The deployment footprint compounds the problem. Agents are running across public clouds (66 percent), on-premises systems (37 percent), and private clouds (36 percent), per the Strata/CSA research, with 38 percent operating in hybrid configurations that span multiple environments. Organizations are building with OpenAI (63 percent), Azure, Google, ServiceNow, and Anthropic. The identity surface is distributed by design.
The regulatory window is closing
Policymakers are not waiting for the private sector to solve this. NIST's AI Agent Standards Initiative published a Request for Information on AI Agent Security with a due date of March 9, 2026. A concept paper on AI Agent Identity and Authorization is due April 2, 2026. Singapore's Infocomm Media Development Authority (IMDA) published its Model AI Governance Framework for Agentic AI Version 1.0 on January 22, 2026, providing the first formal government guidance specifically addressing autonomous agent governance.
Yoshua Bengio, one of the founders of the modern deep learning movement, put the stakes plainly in the MIT Tech Review eBook: "If we continue on the current path of building agentic systems, we are basically playing Russian roulette with humanity." Alan Chan, a researcher at the GovAI research center, offered a more structural critique: "We are just not really sure about the extent to which AI agents will both understand and care about human instructions."

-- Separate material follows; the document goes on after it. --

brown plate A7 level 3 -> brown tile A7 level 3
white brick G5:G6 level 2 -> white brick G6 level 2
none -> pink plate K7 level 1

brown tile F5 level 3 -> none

Dawn Song, a professor at UC Berkeley who has worked extensively on AI security, told MIT Tech Review: "Agents are the next frontier, and we need to figure out how to make them work safely and securely." That framing is now conventional wisdom. What has not become conventional is the implementation.
The technical limits that nobody is building around
There is a reliability constraint that gets less attention than it deserves. Muralidhar Krishnaprasad, chief technology officer of Salesforce's Agentforce platform, recently noted that AI model reliability begins to degrade when a model is asked to follow more than about eight distinct instructions. This is not a hard ceiling, but it is a signal that the architecture of instruction-following agents has practical limits that production deployments routinely exceed.

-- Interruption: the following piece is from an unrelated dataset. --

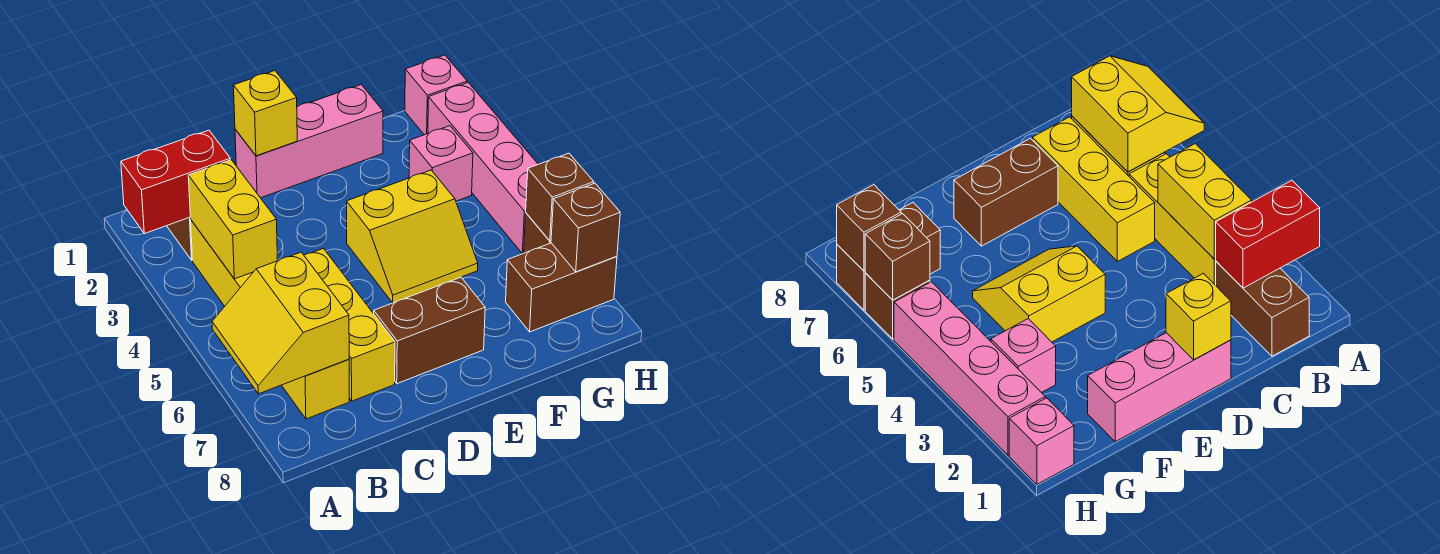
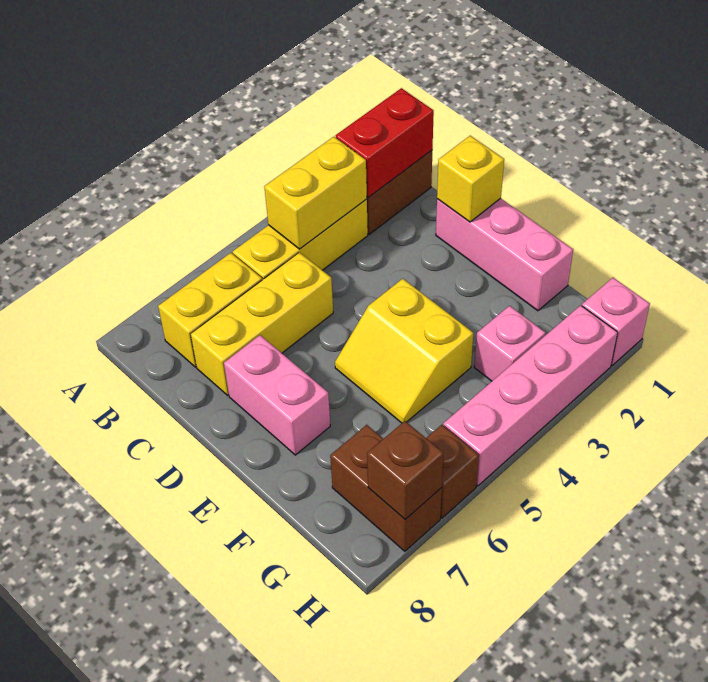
red brick A2:B2 level 2 -> red brick B1:B2 level 2
yellow slope A6:B7 level 2 top B -> none
brown brick D7:E7 level 1 -> pink brick D7:E7 level 1
brown brick H6 level 2 -> none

The 37-agent average across organizations suggests that real-world agent deployments are not small, constrained experiments. They are complex, multi-step workflows being assembled by teams that are largely making up their security posture as they go. Only 23 percent of organizations have a formal, enterprise-wide strategy for agent identity management, per the Strata/CSA data.
Forty percent are increasing identity and security budgets specifically to address agent risks. That investment is necessary. Whether it is sufficient is another question. Google DeepMind has proposed five requirements for safe agent delegation: dynamic capability assessment, adaptive task reassignment, structural transparency through monitoring and audit trails, scalable coordination through market-like mechanisms, and systemic resilience to prevent cascading failure. Very few organizations are building toward all five.
The agents are deployed. The incidents are happening. The frameworks are being written. What is missing is the middle layer: the identity infrastructure, the audit trails, the human-in-the-loop checkpoints that turn an autonomous system from a liability into a manageable component of enterprise infrastructure. That gap is not a technology problem. It is a governance problem that technology has to solve.